## Begin Supplied passage

A Nice article on lean Software Development:
Lean Manufacturing and Software: "Value and Waste
A good starting point is to consider what value is, and what waste is.
What are things with value?
* Raw materials
* An end product that someone is willing to buy
* Tools used by the team
* The skills acquired by the team
What about intermediate products? They have some value in the sense that they give us the option to create the final product more cheaply than if we started from the beginning. They have no value if nobody is willing to buy the end result. And intermediate products clearly have a cost.
And what is waste?
If it doesn't add value, it's waste.
--Henry Ford
Waste – anything other than the minimum amount of equipment, materials, parts, space, and worker's time, which are absolutely essential to add value to the product.
--Fuji Cho, chief engineer at Toyota
Taiichi Ohno is known as the father of lean manufacturing, and he identified seven types of waste. We'll consider them and find an example of each applied to software:
Waste
Software Example
Overproduction
Features that nobody ever uses.
Waiting Time
QA waiting for a feature to be written so they can test it.

## End Supplied passage
## Begin Data listing

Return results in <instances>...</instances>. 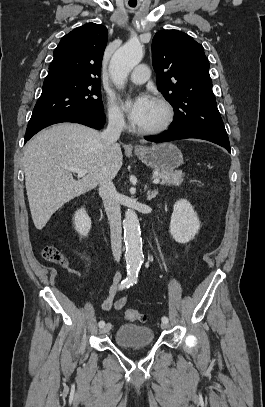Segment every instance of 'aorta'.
Listing matches in <instances>:
<instances>
[{"instance_id":"762f6f07","label":"aorta","mask_w":265,"mask_h":407,"mask_svg":"<svg viewBox=\"0 0 265 407\" xmlns=\"http://www.w3.org/2000/svg\"><path fill=\"white\" fill-rule=\"evenodd\" d=\"M142 58L143 47L137 39L129 40L114 53L109 69L114 83L119 88L124 86L126 77ZM123 228L127 273L129 276H136L143 262V252L139 220L134 210L128 209L125 212Z\"/></svg>"}]
</instances>
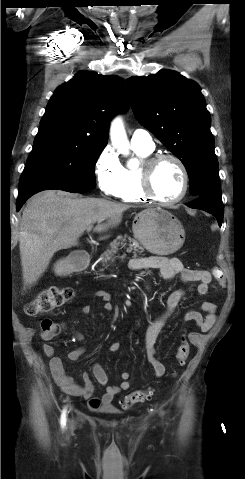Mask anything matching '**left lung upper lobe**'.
I'll list each match as a JSON object with an SVG mask.
<instances>
[{
  "mask_svg": "<svg viewBox=\"0 0 245 479\" xmlns=\"http://www.w3.org/2000/svg\"><path fill=\"white\" fill-rule=\"evenodd\" d=\"M139 122L185 166L190 193L219 186V167L210 131L211 118L199 85L173 70L127 80Z\"/></svg>",
  "mask_w": 245,
  "mask_h": 479,
  "instance_id": "obj_1",
  "label": "left lung upper lobe"
}]
</instances>
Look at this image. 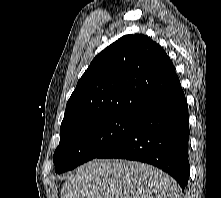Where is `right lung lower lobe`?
Returning <instances> with one entry per match:
<instances>
[{
	"label": "right lung lower lobe",
	"mask_w": 221,
	"mask_h": 198,
	"mask_svg": "<svg viewBox=\"0 0 221 198\" xmlns=\"http://www.w3.org/2000/svg\"><path fill=\"white\" fill-rule=\"evenodd\" d=\"M188 108L181 85L140 116L134 128L96 158H119L154 165L184 191L189 179Z\"/></svg>",
	"instance_id": "obj_1"
}]
</instances>
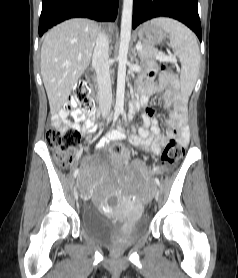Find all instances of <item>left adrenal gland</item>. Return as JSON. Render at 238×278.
Returning a JSON list of instances; mask_svg holds the SVG:
<instances>
[{
  "label": "left adrenal gland",
  "instance_id": "obj_1",
  "mask_svg": "<svg viewBox=\"0 0 238 278\" xmlns=\"http://www.w3.org/2000/svg\"><path fill=\"white\" fill-rule=\"evenodd\" d=\"M136 48H134V50H133V57H132V59L133 60H135L136 61V63H138V59L136 58Z\"/></svg>",
  "mask_w": 238,
  "mask_h": 278
}]
</instances>
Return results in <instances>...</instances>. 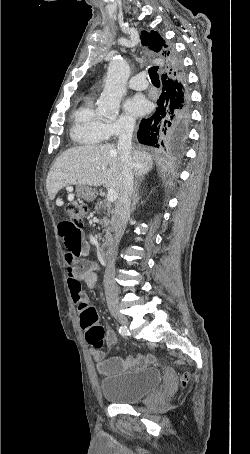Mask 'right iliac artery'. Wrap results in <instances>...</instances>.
<instances>
[{
	"instance_id": "82829eb1",
	"label": "right iliac artery",
	"mask_w": 250,
	"mask_h": 454,
	"mask_svg": "<svg viewBox=\"0 0 250 454\" xmlns=\"http://www.w3.org/2000/svg\"><path fill=\"white\" fill-rule=\"evenodd\" d=\"M119 333H120L122 336H126V335H128L129 331H128V329H127L126 327H122V326H121V327L119 328Z\"/></svg>"
}]
</instances>
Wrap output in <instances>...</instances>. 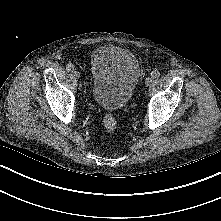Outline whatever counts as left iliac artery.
Instances as JSON below:
<instances>
[{"label": "left iliac artery", "instance_id": "left-iliac-artery-1", "mask_svg": "<svg viewBox=\"0 0 221 221\" xmlns=\"http://www.w3.org/2000/svg\"><path fill=\"white\" fill-rule=\"evenodd\" d=\"M160 76V72L157 70L152 71L151 77L152 78H158Z\"/></svg>", "mask_w": 221, "mask_h": 221}]
</instances>
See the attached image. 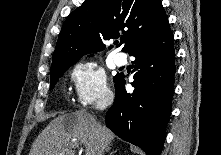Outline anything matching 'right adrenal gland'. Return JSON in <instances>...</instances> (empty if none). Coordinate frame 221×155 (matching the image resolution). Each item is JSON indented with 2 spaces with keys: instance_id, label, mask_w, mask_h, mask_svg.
Here are the masks:
<instances>
[{
  "instance_id": "1",
  "label": "right adrenal gland",
  "mask_w": 221,
  "mask_h": 155,
  "mask_svg": "<svg viewBox=\"0 0 221 155\" xmlns=\"http://www.w3.org/2000/svg\"><path fill=\"white\" fill-rule=\"evenodd\" d=\"M110 150H111V147H108V148L106 149V152H109ZM115 152H117V149L112 150V151L109 153V155H114Z\"/></svg>"
}]
</instances>
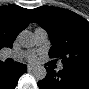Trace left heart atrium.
I'll return each mask as SVG.
<instances>
[{
    "label": "left heart atrium",
    "instance_id": "1",
    "mask_svg": "<svg viewBox=\"0 0 89 89\" xmlns=\"http://www.w3.org/2000/svg\"><path fill=\"white\" fill-rule=\"evenodd\" d=\"M29 60H30V61H35V60H36V57H35V56H30V57H29Z\"/></svg>",
    "mask_w": 89,
    "mask_h": 89
}]
</instances>
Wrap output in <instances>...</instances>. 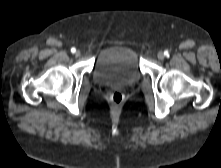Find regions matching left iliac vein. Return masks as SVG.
Masks as SVG:
<instances>
[{"mask_svg":"<svg viewBox=\"0 0 221 168\" xmlns=\"http://www.w3.org/2000/svg\"><path fill=\"white\" fill-rule=\"evenodd\" d=\"M157 58H158L159 60H163V59L165 58V54H164L162 51H160V52H158V54H157Z\"/></svg>","mask_w":221,"mask_h":168,"instance_id":"1","label":"left iliac vein"}]
</instances>
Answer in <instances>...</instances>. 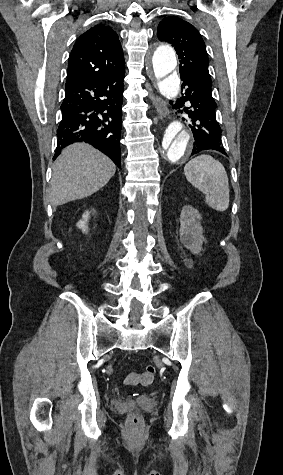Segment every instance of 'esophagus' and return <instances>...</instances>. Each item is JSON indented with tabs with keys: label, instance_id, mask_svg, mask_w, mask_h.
Listing matches in <instances>:
<instances>
[{
	"label": "esophagus",
	"instance_id": "esophagus-1",
	"mask_svg": "<svg viewBox=\"0 0 283 475\" xmlns=\"http://www.w3.org/2000/svg\"><path fill=\"white\" fill-rule=\"evenodd\" d=\"M154 104L160 118L166 117L168 113L167 103L161 97L155 96Z\"/></svg>",
	"mask_w": 283,
	"mask_h": 475
}]
</instances>
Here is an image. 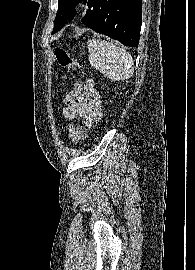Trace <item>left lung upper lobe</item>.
Wrapping results in <instances>:
<instances>
[{
  "label": "left lung upper lobe",
  "instance_id": "1",
  "mask_svg": "<svg viewBox=\"0 0 195 270\" xmlns=\"http://www.w3.org/2000/svg\"><path fill=\"white\" fill-rule=\"evenodd\" d=\"M86 3L87 0H58L59 8L55 18L52 34L59 31L67 22L72 20L75 15V7L79 2Z\"/></svg>",
  "mask_w": 195,
  "mask_h": 270
}]
</instances>
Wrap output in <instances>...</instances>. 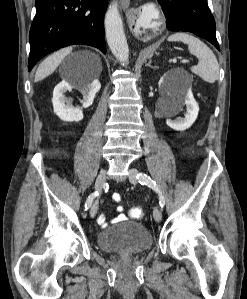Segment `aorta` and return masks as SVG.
<instances>
[{
	"label": "aorta",
	"instance_id": "aorta-1",
	"mask_svg": "<svg viewBox=\"0 0 247 299\" xmlns=\"http://www.w3.org/2000/svg\"><path fill=\"white\" fill-rule=\"evenodd\" d=\"M105 34L115 58L124 66L129 62V48L117 2H113L105 15Z\"/></svg>",
	"mask_w": 247,
	"mask_h": 299
}]
</instances>
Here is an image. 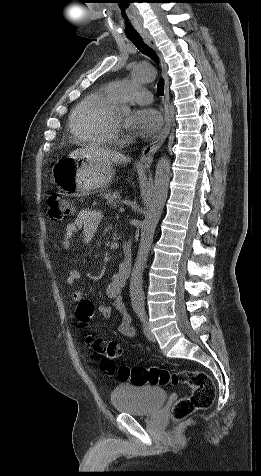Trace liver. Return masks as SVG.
<instances>
[{
    "label": "liver",
    "mask_w": 261,
    "mask_h": 476,
    "mask_svg": "<svg viewBox=\"0 0 261 476\" xmlns=\"http://www.w3.org/2000/svg\"><path fill=\"white\" fill-rule=\"evenodd\" d=\"M71 158L86 157L99 162L111 164H124L130 162V158L125 155L112 151L106 148L90 145L84 148L77 149L69 154Z\"/></svg>",
    "instance_id": "liver-1"
}]
</instances>
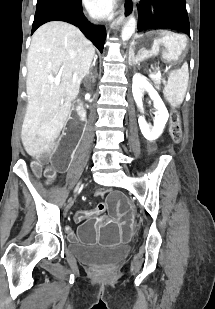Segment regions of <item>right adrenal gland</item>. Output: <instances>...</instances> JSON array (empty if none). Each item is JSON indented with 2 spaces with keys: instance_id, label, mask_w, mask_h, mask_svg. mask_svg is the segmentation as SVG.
I'll return each instance as SVG.
<instances>
[{
  "instance_id": "obj_1",
  "label": "right adrenal gland",
  "mask_w": 215,
  "mask_h": 309,
  "mask_svg": "<svg viewBox=\"0 0 215 309\" xmlns=\"http://www.w3.org/2000/svg\"><path fill=\"white\" fill-rule=\"evenodd\" d=\"M96 58H98L97 54H94V60L90 66V70L92 68V66H95V62H96ZM90 70H88V72H86V76H88V74H90Z\"/></svg>"
}]
</instances>
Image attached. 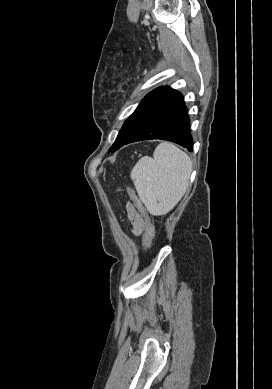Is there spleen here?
I'll use <instances>...</instances> for the list:
<instances>
[{"label":"spleen","instance_id":"1","mask_svg":"<svg viewBox=\"0 0 272 389\" xmlns=\"http://www.w3.org/2000/svg\"><path fill=\"white\" fill-rule=\"evenodd\" d=\"M186 153L168 142L160 143L153 158L144 156L133 167L130 177L150 214L171 211L183 197L191 174Z\"/></svg>","mask_w":272,"mask_h":389}]
</instances>
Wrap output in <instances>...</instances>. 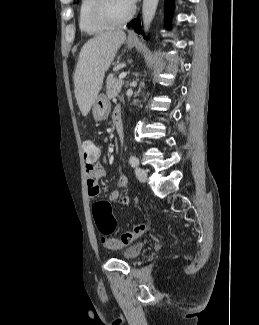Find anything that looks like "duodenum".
<instances>
[{
	"label": "duodenum",
	"instance_id": "duodenum-1",
	"mask_svg": "<svg viewBox=\"0 0 259 325\" xmlns=\"http://www.w3.org/2000/svg\"><path fill=\"white\" fill-rule=\"evenodd\" d=\"M114 125L118 135V139L120 142H122L124 137V126L122 116L120 114H116V116L114 117Z\"/></svg>",
	"mask_w": 259,
	"mask_h": 325
}]
</instances>
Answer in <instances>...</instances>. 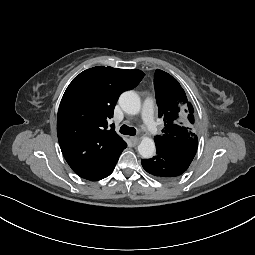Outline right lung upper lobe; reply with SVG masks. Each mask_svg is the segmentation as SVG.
I'll return each mask as SVG.
<instances>
[{"mask_svg":"<svg viewBox=\"0 0 255 255\" xmlns=\"http://www.w3.org/2000/svg\"><path fill=\"white\" fill-rule=\"evenodd\" d=\"M144 75L137 69L97 66L67 87L58 110L57 135L64 158L80 177H92L127 147L114 125L108 129V120L120 94L136 87Z\"/></svg>","mask_w":255,"mask_h":255,"instance_id":"cb5924a9","label":"right lung upper lobe"}]
</instances>
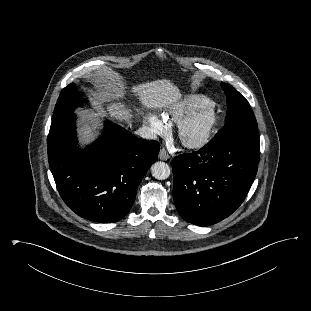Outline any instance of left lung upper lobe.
Segmentation results:
<instances>
[{
	"label": "left lung upper lobe",
	"mask_w": 311,
	"mask_h": 311,
	"mask_svg": "<svg viewBox=\"0 0 311 311\" xmlns=\"http://www.w3.org/2000/svg\"><path fill=\"white\" fill-rule=\"evenodd\" d=\"M221 86L227 98V112L225 125L214 138L219 139L234 132L258 134L257 121L245 97L226 83H221Z\"/></svg>",
	"instance_id": "1"
}]
</instances>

## End Data listing

■ **Goal 1**
In the lean software article, who is named as the father of lean manufacturing?
■ **Goal 2**
Pick up the lean software article right after its last line and carry it on.

■ **Task response 1**
Taiichi Ohno

■ **Task response 2**
Transportation Waste
Time waiting for files to copy.
Processing Waste
Software written that doesn't contribute to the final product.
Inventory Waste
A feature for which development has started, but nobody is currently working on it.
Wasted Motion
Doing a refactoring manually when the development environment can do it automatically.
Waste from Product Defects
Bugs.
Ohno talked about a diagram of a boat that represents the pipeline translating raw materials to a finished product, traveling across the sea of inventory. Every waste in the system is like a hidden rock at the bottom of this sea, which may be a hazard to travel over, and which raises the level of the water and makes the boat travel further.
To make these rocks visibl"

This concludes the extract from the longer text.